Un cambio fondamentale implicherebbe un processo di transizione che sicuramente includerà l’orticoltura come passaggio dall’agricoltura industriale per esempio. Nessuna persona responsabile immaginerebbe un cambiamento totale da un giorno al altro. Ci potrebbe essere un ritorno alla domesticazione ma perché dovremmo scegliere un cammino disastroso, uno che si è dimostrato tale?

Quale lettura da il movimento primitivista alla crisi economica e finanziaria degli ultimi anni? Come dovrebbero agire gli anarchici nell’esplosione sociale in atto? Quali dovrebbero essere le loro strategie a breve e lungo termine?
Opporsi a un livello fondamentale all’espansione della produzione di massa e alla società di
massa significa che non siamo parte dell’idea che vuole “rianimare l’economia”. Le alternative a tutti i livelli devono essere esplorate e a volte una crisi economica ci porta a questo, con implicazioni radicali per una sostenibilità ed autonomia più profonde. Altri eventi possono provocare delle messe in dubbio come per esempio il vulcano islandese questa primavera. Tutto da un tratto l’Europa è rimasta con poca frutta e verdura, il ché ha portato a considerare la vulnerabilità che la globalizzazione rappresenta. Questo discorso pubblico è stato abbastanza interessante da quanto ne ho letto io.
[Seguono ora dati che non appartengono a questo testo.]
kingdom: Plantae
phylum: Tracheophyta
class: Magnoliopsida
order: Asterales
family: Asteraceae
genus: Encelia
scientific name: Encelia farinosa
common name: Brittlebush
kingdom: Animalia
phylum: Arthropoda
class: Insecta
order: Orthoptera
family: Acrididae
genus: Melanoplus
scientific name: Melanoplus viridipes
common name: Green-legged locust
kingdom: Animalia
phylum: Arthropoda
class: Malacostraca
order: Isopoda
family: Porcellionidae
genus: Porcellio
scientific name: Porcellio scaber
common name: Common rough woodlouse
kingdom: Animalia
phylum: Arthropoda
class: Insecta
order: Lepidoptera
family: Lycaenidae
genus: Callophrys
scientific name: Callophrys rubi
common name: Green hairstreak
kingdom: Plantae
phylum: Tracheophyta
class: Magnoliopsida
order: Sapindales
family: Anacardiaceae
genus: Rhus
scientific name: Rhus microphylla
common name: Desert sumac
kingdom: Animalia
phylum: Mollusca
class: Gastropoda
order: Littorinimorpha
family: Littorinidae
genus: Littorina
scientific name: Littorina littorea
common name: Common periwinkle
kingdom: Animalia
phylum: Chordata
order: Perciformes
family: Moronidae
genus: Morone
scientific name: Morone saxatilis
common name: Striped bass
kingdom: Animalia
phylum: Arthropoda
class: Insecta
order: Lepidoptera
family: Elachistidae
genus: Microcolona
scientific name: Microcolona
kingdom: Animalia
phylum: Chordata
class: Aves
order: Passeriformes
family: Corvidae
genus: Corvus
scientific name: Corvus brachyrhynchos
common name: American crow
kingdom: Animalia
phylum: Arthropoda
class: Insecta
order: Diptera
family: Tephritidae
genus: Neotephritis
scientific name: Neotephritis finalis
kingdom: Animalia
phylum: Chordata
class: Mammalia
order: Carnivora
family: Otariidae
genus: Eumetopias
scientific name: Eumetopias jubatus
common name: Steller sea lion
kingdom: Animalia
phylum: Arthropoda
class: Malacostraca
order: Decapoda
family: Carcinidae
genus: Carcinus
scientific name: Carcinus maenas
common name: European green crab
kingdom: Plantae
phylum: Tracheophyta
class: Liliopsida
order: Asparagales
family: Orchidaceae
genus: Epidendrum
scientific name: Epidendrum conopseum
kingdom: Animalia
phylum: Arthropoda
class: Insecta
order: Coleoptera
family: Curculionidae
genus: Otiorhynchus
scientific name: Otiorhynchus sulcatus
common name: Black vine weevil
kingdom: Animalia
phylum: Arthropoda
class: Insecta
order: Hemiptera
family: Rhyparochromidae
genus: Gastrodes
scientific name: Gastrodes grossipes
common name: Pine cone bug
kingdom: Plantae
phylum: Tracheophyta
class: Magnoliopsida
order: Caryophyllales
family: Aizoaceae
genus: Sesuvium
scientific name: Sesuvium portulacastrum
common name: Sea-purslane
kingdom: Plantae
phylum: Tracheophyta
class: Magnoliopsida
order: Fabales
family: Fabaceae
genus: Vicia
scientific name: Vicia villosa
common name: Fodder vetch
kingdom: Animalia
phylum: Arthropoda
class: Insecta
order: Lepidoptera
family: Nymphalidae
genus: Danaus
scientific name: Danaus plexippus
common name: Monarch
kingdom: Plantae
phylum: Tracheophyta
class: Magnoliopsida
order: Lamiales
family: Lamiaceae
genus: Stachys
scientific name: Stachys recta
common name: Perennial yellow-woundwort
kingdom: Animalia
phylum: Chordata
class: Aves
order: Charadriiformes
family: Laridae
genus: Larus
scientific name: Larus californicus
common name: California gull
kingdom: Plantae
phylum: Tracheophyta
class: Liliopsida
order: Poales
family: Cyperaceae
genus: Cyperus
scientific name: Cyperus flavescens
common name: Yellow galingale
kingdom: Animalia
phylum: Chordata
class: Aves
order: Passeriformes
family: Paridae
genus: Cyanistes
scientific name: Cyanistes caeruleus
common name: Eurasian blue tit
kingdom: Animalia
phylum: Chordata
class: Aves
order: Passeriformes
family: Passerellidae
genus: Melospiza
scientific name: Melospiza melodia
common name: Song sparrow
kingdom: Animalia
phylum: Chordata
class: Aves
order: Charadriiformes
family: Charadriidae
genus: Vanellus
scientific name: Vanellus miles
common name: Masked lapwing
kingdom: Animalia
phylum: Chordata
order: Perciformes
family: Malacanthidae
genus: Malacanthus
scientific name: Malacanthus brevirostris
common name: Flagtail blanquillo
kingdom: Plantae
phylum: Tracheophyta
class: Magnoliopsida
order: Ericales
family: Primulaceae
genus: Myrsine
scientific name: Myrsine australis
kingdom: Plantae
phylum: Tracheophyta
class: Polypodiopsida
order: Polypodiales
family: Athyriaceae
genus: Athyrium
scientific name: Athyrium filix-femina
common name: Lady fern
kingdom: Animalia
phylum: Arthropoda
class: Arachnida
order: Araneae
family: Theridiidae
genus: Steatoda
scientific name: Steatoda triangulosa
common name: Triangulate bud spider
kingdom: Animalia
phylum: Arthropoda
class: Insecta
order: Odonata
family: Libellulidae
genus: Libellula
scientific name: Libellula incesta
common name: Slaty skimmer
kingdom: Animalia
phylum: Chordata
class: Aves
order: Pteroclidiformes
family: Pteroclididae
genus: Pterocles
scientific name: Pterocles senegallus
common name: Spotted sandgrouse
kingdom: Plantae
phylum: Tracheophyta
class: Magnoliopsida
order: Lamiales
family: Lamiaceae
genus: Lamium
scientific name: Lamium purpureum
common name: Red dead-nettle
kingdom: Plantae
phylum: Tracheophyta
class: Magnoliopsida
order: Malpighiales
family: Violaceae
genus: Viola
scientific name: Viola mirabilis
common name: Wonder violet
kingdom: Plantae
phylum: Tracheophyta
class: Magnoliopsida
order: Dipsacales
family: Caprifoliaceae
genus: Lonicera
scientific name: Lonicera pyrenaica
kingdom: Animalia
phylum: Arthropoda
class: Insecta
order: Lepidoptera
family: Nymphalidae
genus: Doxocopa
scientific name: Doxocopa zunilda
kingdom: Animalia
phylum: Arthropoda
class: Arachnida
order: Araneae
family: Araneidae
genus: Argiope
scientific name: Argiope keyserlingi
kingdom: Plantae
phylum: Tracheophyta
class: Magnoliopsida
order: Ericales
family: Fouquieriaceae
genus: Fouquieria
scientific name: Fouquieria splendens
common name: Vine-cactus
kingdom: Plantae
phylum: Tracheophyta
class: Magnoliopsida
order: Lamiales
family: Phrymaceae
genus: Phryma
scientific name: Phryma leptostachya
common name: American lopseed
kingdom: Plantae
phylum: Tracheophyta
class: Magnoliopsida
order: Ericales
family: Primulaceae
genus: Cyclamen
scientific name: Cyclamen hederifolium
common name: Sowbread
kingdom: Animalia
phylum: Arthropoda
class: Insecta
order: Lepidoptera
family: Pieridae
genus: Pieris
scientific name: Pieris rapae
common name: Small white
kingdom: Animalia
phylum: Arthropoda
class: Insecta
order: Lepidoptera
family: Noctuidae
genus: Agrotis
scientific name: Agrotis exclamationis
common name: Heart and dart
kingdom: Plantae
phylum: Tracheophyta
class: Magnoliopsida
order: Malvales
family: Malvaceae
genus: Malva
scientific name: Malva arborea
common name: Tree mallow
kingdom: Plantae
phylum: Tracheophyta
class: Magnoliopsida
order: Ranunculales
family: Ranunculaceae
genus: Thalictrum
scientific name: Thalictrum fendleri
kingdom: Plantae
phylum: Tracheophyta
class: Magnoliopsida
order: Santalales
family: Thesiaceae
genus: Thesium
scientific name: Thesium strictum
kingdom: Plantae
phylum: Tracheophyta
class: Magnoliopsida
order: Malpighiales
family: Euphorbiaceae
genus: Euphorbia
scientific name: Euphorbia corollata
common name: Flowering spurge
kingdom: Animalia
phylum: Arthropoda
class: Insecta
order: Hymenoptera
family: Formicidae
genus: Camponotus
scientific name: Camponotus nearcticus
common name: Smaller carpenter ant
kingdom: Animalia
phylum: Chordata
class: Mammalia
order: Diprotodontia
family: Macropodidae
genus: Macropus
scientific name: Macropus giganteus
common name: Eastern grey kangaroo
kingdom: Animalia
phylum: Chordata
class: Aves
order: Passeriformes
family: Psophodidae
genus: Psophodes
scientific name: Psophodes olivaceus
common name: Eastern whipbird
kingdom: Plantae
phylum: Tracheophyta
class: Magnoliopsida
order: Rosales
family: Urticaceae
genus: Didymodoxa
Quale è stato il ruolo del capitalismo nella devastazione ecologia del pianeta? perché secondo il primitivismo tale ruolo non è peculiare della società capitalistica-borghese-industriale ma è il frutto avvelenato di ogni genere di civiltà?
Il capitalismo è l’ultima fase della civilizzazione, proprio come la tecnocultura è l’ultima fase dell’industrialismo. Il problema è il capitalismo, certo, ma va molto più profondo secondo noi.